The number of consumers using their mobile devices to access the Internet is growing, but many mobile Web sites are not particularly mobile-friendly.
According to Yankee Group, 31% of phone-owning customers are using their phones to access the Web at least once a month. However, in its second evaluation of 27 popular mobile sites, the average score (on a scale of 100) was 52 -- still not passing, Carl Howe, director of Yankee Group and author of the company's "Best of the Anywhere Web 2009" report, tells Marketing Daily.
"The average has not gone up. But there are a few standouts," he says.
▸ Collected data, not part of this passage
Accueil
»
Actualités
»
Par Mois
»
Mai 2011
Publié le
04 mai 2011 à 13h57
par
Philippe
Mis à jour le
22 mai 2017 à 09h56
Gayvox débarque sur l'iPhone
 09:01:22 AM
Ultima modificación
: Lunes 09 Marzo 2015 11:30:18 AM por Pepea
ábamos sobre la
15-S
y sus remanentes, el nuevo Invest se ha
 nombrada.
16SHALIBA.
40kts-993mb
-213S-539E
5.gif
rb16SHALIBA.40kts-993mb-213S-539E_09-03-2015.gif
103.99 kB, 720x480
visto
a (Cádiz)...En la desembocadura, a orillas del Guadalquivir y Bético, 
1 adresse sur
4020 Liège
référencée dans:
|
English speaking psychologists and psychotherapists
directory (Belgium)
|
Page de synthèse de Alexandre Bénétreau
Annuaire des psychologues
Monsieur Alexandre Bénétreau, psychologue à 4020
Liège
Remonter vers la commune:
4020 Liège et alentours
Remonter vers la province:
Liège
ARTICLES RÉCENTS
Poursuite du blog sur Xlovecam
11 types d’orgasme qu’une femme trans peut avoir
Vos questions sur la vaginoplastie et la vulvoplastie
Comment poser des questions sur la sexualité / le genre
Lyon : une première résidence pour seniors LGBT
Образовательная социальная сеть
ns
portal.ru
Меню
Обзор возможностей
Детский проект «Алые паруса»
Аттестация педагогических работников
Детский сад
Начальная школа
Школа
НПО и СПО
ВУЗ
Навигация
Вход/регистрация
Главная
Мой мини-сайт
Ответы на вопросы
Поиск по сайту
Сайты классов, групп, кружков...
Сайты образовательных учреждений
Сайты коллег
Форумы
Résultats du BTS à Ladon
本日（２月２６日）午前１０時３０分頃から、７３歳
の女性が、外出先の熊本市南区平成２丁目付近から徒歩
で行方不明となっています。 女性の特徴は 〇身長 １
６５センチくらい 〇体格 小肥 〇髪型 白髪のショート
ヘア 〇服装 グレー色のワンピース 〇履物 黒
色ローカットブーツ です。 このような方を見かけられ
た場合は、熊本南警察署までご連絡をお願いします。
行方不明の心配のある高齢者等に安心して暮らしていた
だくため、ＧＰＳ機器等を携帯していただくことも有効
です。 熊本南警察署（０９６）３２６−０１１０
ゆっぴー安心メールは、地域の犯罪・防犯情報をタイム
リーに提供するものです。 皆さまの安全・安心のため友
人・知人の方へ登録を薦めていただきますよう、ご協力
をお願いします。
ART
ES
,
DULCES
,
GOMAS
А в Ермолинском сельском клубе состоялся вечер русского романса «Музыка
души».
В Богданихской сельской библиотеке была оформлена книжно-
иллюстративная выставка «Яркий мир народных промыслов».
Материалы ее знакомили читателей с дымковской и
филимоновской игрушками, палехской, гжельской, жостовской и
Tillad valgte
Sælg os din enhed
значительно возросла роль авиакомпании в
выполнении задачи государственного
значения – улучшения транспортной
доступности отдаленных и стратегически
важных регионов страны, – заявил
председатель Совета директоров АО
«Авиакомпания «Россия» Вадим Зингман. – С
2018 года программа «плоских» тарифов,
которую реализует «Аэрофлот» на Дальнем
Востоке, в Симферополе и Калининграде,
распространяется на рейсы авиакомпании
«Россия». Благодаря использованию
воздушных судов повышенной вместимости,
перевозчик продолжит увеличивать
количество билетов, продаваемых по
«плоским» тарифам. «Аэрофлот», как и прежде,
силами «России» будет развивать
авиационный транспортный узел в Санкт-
The most common usage of mobile Web sites is news, search and weather. Perhaps not surprisingly, two of the best mobile sites are Yahoo's and Google's, Howe says. Both sites are able to adapt to the device through which people are accessing the Internet and optimize the content and appearance to it. They also present enough information to be valuable to consumers without overwhelming them. Google also uses location technology to further tailor searches, which is of value to users, Howe says.
The report also cites Major League Baseball's MLB.com as a good example of tailoring content to the mobile device. Many mobile sites in the sports category tend to overwhelm users with information that is not easily readable or understandable on the Web.
For marketers, the lessons of the report are simple, Howe says. First, it's worth the investment to set up device detection on mobile Web sites for an optimal user experience. "It's not simple, and it's not easy, and it takes a lot of testing. But it says I care about what you as the consumer sees," Howe says.
He also suggests using location Web addresses that may be used. And finally, hire a mobile design specialist to help create the site.
"There's a temptation to think of a mobile phone as a mini-desktop, and it's not. There are a lot of things you can do, but you have to design for them," Howe says. "Our prediction is that more people will be browsing from mobile devices than from their desktops. If you want to interact with them, you've got to figure it out."